Regulatory status in the European Union (EMA), Japan (PMDA), and China (NMPA) is not yet disclosed.
Pimavanserin is classified as an atypical antipsychotic, distinguished by its serotonergic rather than dopaminergic mechanism.
No partner is disclosed for the pimavanserin 34 mg schizophrenia program; Acadia Pharmaceuticals B.V. is the sole sponsor.
Patent status is not yet disclosed in the available facts.
Schizophrenia remains a significant unmet medical need due to side effects of current dopamine antagonists (metabolic syndrome, extrapyramidal symptoms, tardive dyskinesia). Pimavanserin's serotonergic mechanism may offer improved tolerability.
The first disclosure date for the 34 mg schizophrenia program is not yet disclosed.
Projected peak sales are not yet disclosed.
Pimavanserin 34 milligrams (MG) [Nuplazid] → Drug → Target → Indication → Company → Trials → Competitors
Strategic Implications: The termination of the pimavanserin 34 mg Phase 2 program in schizophrenia, despite the parent compound's established U.S. approval, suggests Acadia reassessed the commercial or clinical viability of this specific formulation. Possible drivers include: (1) Phase 2 efficacy or safety data that did not support advancement; (2) competitive market saturation in schizophrenia; (3) resource reallocation to higher-priority programs; or (4) a decision to pursue alternative formulations or indications for pimavanserin.

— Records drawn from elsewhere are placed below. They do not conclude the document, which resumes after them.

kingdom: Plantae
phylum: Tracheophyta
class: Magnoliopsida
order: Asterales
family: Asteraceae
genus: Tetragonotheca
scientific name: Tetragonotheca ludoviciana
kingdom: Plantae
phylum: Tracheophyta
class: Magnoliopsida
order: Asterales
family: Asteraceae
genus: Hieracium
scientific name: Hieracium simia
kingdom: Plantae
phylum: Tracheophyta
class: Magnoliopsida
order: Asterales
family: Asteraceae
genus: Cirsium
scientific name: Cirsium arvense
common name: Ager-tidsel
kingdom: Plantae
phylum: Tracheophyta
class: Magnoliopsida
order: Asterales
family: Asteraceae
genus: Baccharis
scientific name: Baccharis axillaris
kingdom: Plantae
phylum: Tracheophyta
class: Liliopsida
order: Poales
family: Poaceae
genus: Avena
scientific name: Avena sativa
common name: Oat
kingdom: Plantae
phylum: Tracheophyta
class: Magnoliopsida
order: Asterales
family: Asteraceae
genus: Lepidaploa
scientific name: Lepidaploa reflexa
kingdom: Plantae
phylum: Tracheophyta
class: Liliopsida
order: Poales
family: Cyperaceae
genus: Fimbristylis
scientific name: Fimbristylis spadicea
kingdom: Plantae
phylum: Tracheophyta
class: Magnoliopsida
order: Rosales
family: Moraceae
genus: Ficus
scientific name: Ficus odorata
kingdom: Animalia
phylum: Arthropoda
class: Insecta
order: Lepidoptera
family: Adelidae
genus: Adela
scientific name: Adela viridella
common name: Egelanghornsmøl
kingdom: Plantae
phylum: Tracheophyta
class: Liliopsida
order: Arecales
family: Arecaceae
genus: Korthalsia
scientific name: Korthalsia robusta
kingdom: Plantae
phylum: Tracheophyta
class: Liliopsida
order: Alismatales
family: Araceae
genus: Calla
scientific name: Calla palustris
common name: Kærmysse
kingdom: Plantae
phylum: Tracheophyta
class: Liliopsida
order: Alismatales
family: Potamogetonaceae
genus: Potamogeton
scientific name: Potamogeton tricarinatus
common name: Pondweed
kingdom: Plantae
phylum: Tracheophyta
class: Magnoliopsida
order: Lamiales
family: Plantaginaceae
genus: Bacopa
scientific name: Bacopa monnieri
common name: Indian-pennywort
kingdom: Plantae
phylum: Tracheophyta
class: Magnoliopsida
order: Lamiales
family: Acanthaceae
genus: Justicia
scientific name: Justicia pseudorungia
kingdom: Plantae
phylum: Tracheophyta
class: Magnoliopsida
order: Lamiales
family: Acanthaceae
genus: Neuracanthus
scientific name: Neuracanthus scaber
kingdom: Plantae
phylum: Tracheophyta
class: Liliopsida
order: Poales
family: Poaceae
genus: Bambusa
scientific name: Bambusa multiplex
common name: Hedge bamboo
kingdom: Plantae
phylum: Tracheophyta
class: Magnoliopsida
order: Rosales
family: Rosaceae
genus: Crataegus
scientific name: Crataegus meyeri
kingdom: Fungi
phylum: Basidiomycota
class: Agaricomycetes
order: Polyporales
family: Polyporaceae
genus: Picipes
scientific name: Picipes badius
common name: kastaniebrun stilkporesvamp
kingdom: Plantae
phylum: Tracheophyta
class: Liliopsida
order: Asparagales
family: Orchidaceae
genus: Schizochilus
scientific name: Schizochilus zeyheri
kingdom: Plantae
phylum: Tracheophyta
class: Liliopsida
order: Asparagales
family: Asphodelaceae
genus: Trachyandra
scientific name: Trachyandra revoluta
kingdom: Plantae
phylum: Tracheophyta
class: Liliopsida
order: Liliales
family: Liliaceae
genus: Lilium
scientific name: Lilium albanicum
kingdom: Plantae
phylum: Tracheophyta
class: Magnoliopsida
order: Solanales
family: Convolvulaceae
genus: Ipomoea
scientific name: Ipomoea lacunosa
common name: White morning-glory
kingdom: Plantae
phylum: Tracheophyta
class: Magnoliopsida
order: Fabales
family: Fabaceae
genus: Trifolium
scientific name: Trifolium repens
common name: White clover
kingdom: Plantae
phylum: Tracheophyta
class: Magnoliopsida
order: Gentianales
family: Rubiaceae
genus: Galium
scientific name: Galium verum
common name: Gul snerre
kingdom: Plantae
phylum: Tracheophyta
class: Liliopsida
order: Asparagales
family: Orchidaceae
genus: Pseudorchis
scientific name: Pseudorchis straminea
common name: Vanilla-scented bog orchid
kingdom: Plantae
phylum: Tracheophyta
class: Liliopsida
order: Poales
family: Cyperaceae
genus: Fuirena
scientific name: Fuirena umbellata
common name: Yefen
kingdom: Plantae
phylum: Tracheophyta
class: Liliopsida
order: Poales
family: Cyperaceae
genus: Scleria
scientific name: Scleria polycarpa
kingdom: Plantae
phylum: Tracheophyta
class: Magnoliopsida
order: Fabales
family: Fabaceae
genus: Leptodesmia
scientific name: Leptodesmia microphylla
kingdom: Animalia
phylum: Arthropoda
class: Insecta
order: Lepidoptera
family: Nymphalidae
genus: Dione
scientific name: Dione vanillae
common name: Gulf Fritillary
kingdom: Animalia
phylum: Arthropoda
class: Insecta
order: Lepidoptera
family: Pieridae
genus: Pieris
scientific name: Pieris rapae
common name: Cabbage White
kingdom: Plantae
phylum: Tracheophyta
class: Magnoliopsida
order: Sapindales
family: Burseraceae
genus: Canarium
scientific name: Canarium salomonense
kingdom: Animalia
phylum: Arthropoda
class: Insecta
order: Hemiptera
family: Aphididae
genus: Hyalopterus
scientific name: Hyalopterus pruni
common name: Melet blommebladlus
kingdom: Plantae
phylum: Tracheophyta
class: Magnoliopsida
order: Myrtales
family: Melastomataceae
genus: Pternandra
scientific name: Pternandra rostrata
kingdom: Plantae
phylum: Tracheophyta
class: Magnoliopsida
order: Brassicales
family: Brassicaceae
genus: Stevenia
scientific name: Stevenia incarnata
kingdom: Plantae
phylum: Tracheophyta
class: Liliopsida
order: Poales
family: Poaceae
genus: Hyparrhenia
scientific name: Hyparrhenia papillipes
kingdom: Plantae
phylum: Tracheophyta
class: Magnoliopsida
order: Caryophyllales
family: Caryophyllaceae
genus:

Competitive Implications: The crowded antipsychotic market, with over 20 approved agents and multiple mechanism classes, creates high barriers to entry for new formulations. Pimavanserin's 5-HT2A mechanism offers pharmacological differentiation, but this alone was insufficient to sustain Phase 2 development of the 34 mg dose. Competitors with established market presence (aripiprazole, olanzapine, risperidone, paliperidone) and emerging alternatives (valbenazine for tardive dyskinesia, long-acting formulations) likely contributed to the program's termination.
Future Catalysts: No expected milestones disclosed for this terminated program. Acadia may pursue alternative pimavanserin formulations, dosing strategies, or indications (e.g., psychosis in other conditions) to leverage the compound's approved status.
Concise, citable answers optimized for AI answer engines.
Intelligence compiled from public regulatory and clinical sources (FDA, EMA, ClinicalTrials.gov and company disclosures). Figures may be editorial or analyst estimates; verify against primary sources before relying on them.